None of this is completed, but all of it is already accomplished because God has acted in human history to bring it about.

So even in the midst of our too-often fractured world, even as each of us struggles with our own particular brokenness, even as darkness seems to reach out to envelop us, I will say with my brother Paul, “Rejoice always, pray without ceasing, give thanks in all circumstances;” for God has acted decisively in the world and it is our great privilege to be called in this moment to live more fully into the heart of God’s imagination.

God is calling us to participate fully in a world in which “the Mighty One has done great things” for the lowly. So “do not quench the Spirit or despise the words of the prophets, but hold fast to what is true and abstain from what is evil.”

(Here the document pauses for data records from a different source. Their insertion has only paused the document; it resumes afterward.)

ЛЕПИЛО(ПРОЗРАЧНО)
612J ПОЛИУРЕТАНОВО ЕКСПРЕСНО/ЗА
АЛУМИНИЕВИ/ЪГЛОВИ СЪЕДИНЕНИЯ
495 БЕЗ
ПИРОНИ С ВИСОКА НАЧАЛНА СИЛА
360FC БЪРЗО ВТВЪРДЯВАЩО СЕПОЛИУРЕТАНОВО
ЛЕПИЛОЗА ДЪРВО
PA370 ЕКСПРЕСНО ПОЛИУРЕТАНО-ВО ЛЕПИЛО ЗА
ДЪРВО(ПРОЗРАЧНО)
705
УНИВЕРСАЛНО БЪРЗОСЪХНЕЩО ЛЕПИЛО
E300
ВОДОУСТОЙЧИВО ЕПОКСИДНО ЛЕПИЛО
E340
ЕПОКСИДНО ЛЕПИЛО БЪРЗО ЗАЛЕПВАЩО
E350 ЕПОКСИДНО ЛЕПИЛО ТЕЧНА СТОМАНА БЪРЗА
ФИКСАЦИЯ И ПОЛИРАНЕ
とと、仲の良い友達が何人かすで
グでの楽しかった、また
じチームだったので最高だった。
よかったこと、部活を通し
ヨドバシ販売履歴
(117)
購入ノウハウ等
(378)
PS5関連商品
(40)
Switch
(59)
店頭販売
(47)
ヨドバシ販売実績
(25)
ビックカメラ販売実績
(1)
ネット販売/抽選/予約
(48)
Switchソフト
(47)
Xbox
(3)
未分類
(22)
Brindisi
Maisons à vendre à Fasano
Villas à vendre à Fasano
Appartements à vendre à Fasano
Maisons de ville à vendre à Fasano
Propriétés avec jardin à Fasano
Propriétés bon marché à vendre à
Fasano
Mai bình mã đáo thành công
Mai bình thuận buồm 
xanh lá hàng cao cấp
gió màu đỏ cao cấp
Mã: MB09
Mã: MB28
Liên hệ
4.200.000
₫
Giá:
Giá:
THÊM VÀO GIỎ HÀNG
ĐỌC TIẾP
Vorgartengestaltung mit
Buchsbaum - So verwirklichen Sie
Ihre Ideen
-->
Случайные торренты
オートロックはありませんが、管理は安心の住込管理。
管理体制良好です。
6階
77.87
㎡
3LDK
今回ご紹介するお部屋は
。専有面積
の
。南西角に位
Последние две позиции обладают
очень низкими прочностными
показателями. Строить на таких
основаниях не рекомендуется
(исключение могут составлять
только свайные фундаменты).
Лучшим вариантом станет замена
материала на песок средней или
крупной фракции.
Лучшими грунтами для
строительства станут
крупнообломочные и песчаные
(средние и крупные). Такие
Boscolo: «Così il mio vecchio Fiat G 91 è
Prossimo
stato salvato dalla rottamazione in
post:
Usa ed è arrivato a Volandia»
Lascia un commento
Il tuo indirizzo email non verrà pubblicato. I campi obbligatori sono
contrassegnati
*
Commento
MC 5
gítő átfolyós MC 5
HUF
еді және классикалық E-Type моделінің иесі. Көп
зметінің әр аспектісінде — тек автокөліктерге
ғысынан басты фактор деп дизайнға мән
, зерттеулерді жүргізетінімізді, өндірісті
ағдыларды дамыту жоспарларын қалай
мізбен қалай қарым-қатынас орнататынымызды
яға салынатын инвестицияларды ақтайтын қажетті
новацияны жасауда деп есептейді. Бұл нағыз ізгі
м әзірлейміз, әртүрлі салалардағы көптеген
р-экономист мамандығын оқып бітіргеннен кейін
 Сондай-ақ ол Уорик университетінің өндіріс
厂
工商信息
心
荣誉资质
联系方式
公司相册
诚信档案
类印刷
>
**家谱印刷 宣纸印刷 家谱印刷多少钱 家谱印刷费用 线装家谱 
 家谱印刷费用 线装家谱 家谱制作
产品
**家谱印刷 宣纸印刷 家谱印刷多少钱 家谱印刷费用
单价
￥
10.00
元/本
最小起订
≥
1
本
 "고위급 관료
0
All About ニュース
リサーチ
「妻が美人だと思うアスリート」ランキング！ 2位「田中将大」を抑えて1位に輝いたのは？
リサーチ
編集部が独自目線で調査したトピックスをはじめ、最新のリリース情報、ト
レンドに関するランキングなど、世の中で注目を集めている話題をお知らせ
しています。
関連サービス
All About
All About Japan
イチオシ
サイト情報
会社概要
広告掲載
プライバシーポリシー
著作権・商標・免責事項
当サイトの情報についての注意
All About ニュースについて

God is calling us to live each day into a world in which the proud have been scattered, the powerful brought down, the hungry filled and the rich sent away empty. So “may the God of peace sanctify you entirely; and may your spirit and soul and body be kept sound and blameless at the coming of our Lord Jesus Christ.”

God is calling us to the manger, to gather as an Advent people, to anticipate and prepare for the turning of the world. For “the one who calls you is faithful;” and the turning of the world has begun for God has done this and is doing it still. Amen.

 



[1] Elsa Tamez, Bible of the Oppressed (Orbis, 1982), 68, quoted in Robert McAfee Brown, Unexpected News (Philadelphia: Westminster Press, 1984), 81, Brown’s emphasis.

[2] Dietrich Bonhoeffer, The Mystery of Holy Night (New York: Crossroad, 1996) 8, 10.